The TSA's new procedures are the kind of big government I don't like, and I'd like to see them changed. I'm not so naive that I'm not aware that polls show most Americans are willing to sacrifice a tangible amount of freedom for an uncertain improvement in security.
Today Matt Bai offers a piece regurgitating the conservative conventional wisdom on the whole mess:
In this way, the “Don't touch my junk” fiasco raises, yet again, what has become the central theme of Mr. Obama's presidency: America's faltering confidence in the ability of government to make things work. From stimulus spending and the health care law to the federal response to oil in the Gulf of Mexico, Mr. Obama has continually stumbled — blindly, it seems — into some version of the same debate, which is about whether we can trust federal bureaucracies to expand their reach without harming citizens or industry.
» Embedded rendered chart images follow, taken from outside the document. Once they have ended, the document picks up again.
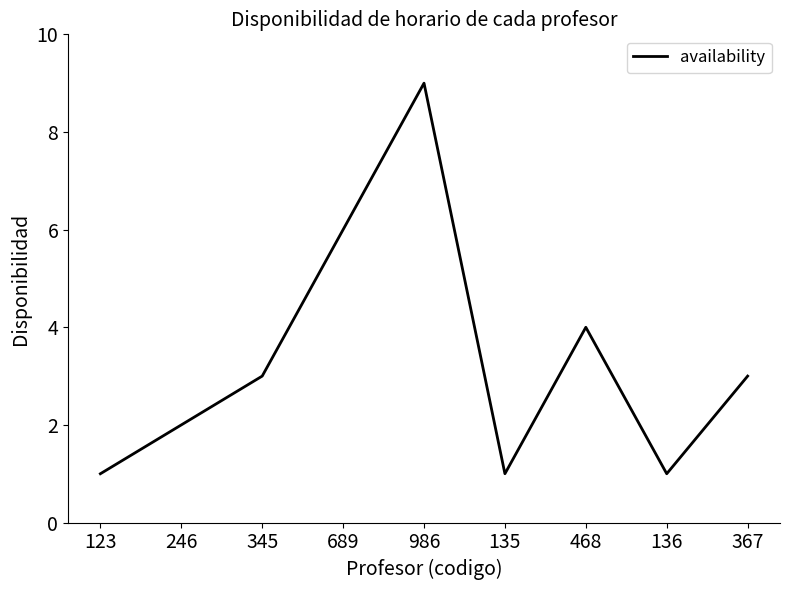

What is the difference between the maximum and minimum values?

8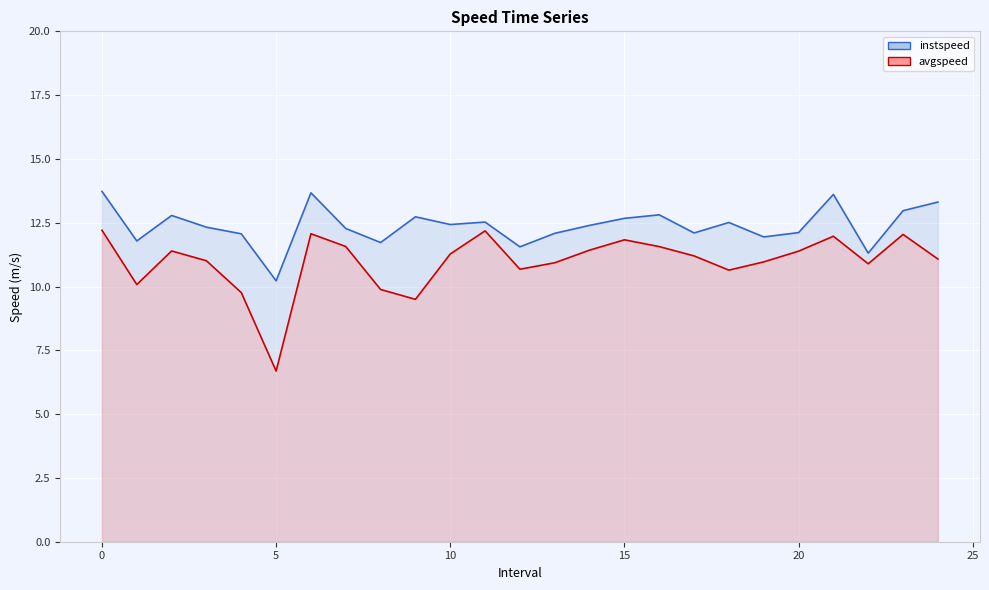

What is the label of the 15th point from the right?

10.0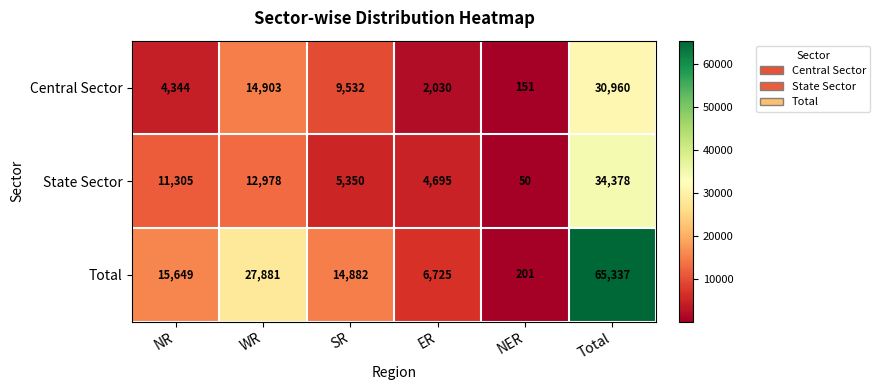

What is the difference between the highest and lowest values at ER?

4695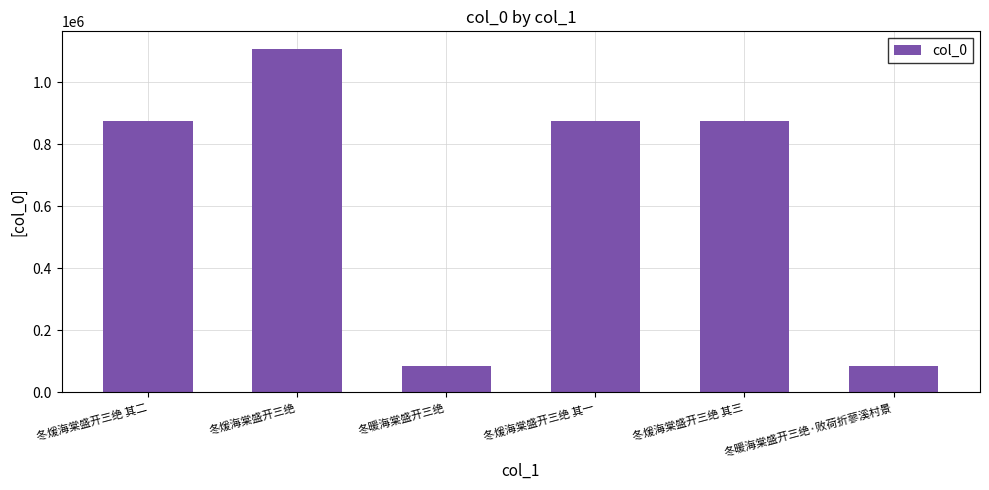

The chart shows a value of 86827 at 冬暖海棠盛开三绝·败荷折蓼溪村景. True or false?

True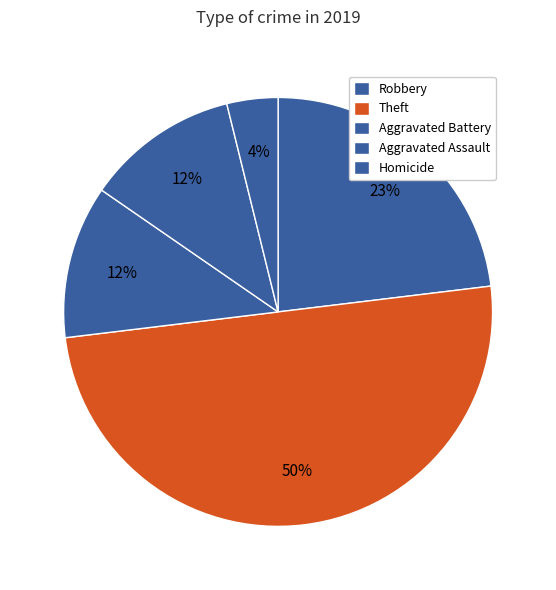

To the nearest percent, what is the difference between the Robbery and Theft slice percentages?

27%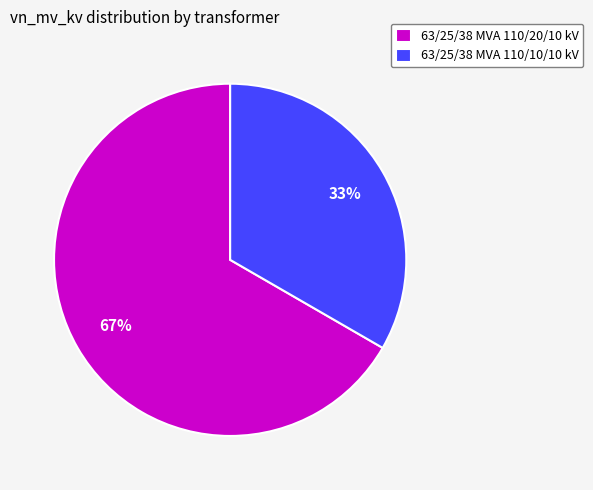

What is the smallest slice in the pie chart?

63/25/38 MVA 110/10/10 kV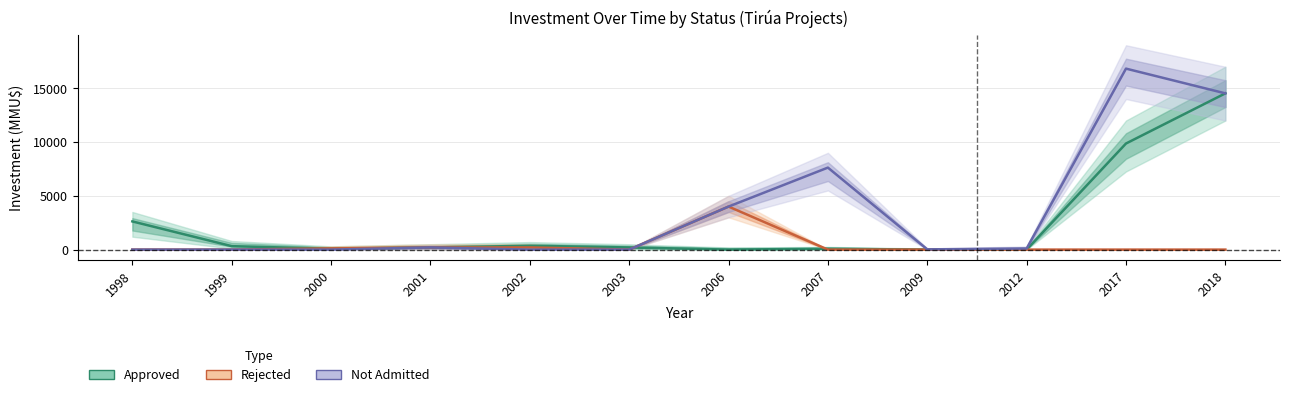

Rank the categories by Approved value from lowest to highest.

2006, 2009, 2012, 2000, 2007, 2001, 2003, 1999, 2002, 1998, 2017, 2018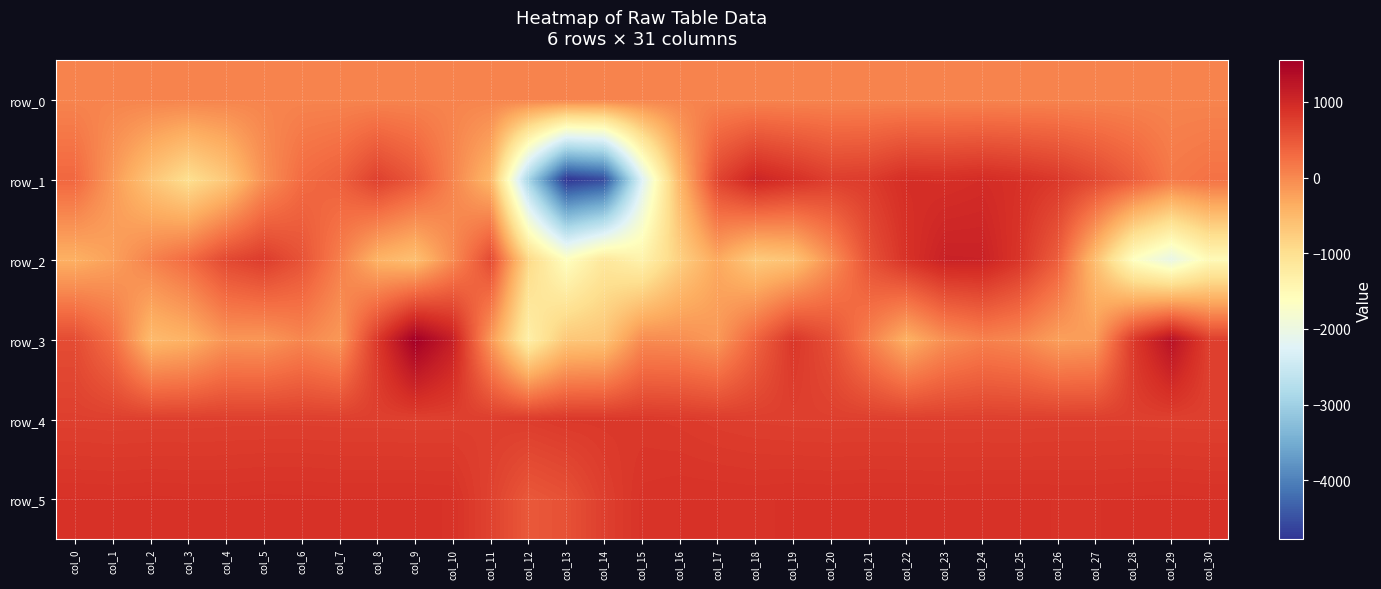

Where is row_2 nearest to the value -482?

col_8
I actually agree with Bai that Obama's effort to show government can work has been hampered, not by the TSA but by the administration's failure to engineer a robust economic recovery. While that matters, the fact is that while Americans love to talk about how much they hate big government in the abstract, even the Tea Partiers tell pollsters how much they love their Medicare and Social Security. That American politics might be more complex than a "big government vs. small government" dichotomy doesn't occur to him.
So it is with the body scanner/pat down story. Poll after poll shows majorities agreeing that the loss of freedom is "worth it," although the frisks rate worse than the body scanner. Bai could easily have written a piece about how the widespread, and in my view, misplaced support for the new measures is evidence of how much Americans' trust in government has grown under Obama. That would have been nonsense, but it only would have sounded silly because it isn't a watered down version of what Republicans want you to think.